Another example is the America Neocons, at the other end of the political arena. Neocons have never wanted to take power; they simply try to influence it: “in strategic terms, their approach is indirect strategy”1. Neocons are inspired in the methodology used by Trotsky and his followers to impose their creed In this case, Neocons are trying to impose American style democracy on a global scale, by force if necessary. To achieve this goal, they use modern technologies, traditional media, the development of ideas by think tanks and the Internet. Private institutions, such as the American Enterprise Institute, the Heritage Foundation, the Hudson Institute and more recently the Project for the New American Century have played and will play a considerable role in influencing political events. As Arnaud Blin states: “the small size of the movement is precisely its strength. Neocons, as an intellectual organization or if you prefer ideology, are extremely coherent, incredibly well organized, undoubtedly efficient and of an extreme susceptibility.”

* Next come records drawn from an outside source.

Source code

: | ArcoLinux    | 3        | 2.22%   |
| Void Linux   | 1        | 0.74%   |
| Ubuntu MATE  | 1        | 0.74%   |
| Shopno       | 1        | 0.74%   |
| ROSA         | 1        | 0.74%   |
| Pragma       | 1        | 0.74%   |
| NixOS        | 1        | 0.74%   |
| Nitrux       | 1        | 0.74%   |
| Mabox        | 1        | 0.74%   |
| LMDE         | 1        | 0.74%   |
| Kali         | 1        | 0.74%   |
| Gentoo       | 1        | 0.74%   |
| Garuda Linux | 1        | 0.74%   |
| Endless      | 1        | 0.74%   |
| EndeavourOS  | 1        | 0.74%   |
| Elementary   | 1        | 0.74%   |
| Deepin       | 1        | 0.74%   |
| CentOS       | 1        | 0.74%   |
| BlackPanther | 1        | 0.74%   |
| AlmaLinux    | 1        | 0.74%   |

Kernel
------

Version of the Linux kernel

Finally, if we focus less on the functional character of governance - who signs and who decides the norms – than the reality of how regulations are established as treaties and norms are only the final result. Non-state actors, owing to their wide scope of organization and action, are a very decisive power. I mentioned the example of the neocons as per the important role that the United States plays in world regulations. Being the prime economic power and, most of all, a leader in creating cultural references, it is not possible to treat the United States on the same scale as other countries: their national politics and their interior debates are key elements in world governance and development.